• [Directions for this task]:
Put the lines from the one containing "있또록 하는 드롭다운 목록" through the end of the lines into a Markdown table with the columns Row and Line, numbering each row and skipping blank lines.

• [Data]:
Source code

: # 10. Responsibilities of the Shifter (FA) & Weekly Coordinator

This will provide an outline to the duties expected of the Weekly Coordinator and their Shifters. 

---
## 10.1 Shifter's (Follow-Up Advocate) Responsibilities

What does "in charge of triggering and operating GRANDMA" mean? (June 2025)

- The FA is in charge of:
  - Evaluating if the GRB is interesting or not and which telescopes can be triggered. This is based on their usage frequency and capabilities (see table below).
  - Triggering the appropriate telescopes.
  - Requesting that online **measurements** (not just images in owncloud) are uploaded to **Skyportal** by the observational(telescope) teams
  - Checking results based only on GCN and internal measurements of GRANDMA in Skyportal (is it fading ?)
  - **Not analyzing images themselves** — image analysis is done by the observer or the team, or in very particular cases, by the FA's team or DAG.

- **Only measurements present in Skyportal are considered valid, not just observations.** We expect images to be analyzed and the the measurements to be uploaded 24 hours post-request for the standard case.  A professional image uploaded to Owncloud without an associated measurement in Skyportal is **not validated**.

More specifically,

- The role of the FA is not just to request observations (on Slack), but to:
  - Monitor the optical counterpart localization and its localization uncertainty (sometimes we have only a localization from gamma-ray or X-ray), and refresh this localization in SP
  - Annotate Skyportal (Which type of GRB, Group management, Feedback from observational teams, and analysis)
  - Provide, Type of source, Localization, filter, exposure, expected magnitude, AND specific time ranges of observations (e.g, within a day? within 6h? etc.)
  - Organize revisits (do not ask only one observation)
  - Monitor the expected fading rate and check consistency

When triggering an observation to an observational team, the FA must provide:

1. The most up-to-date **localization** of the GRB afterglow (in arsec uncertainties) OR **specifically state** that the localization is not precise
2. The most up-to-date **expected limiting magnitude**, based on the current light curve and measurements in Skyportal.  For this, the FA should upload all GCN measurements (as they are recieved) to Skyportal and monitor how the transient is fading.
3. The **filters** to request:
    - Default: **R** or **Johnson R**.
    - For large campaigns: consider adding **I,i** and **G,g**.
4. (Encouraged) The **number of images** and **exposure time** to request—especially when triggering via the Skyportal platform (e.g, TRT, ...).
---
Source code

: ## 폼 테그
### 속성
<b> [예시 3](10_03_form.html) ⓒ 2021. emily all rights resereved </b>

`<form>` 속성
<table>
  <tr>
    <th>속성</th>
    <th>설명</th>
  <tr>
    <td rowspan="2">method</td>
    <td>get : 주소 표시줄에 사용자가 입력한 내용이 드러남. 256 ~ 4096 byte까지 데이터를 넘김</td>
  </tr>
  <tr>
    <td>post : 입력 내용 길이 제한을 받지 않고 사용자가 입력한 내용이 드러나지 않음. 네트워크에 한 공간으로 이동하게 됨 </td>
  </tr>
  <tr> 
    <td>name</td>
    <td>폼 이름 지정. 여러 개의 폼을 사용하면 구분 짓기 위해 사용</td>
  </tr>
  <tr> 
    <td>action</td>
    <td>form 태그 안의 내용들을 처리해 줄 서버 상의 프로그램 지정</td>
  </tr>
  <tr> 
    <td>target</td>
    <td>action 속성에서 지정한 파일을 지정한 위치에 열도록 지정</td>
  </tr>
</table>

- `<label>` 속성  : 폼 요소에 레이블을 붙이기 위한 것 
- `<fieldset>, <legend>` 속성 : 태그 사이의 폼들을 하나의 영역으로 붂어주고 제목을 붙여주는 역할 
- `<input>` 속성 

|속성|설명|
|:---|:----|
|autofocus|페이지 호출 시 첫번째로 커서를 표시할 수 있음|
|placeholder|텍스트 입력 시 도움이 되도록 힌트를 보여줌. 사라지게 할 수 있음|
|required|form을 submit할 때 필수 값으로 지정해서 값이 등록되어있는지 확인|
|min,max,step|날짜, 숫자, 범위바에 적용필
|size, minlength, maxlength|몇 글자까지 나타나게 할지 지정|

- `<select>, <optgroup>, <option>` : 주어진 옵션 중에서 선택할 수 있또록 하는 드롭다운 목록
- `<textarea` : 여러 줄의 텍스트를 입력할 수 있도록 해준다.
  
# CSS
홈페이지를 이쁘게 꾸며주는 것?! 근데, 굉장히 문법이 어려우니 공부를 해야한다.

• [Written response]:
| Row | Line |
|---|---|
| 1 | - `<select>, <optgroup>, <option>` : 주어진 옵션 중에서 선택할 수 있또록 하는 드롭다운 목록 |
| 2 | - `<textarea` : 여러 줄의 텍스트를 입력할 수 있도록 해준다. |
| 3 | # CSS |
| 4 | 홈페이지를 이쁘게 꾸며주는 것?! 근데, 굉장히 문법이 어려우니 공부를 해야한다. |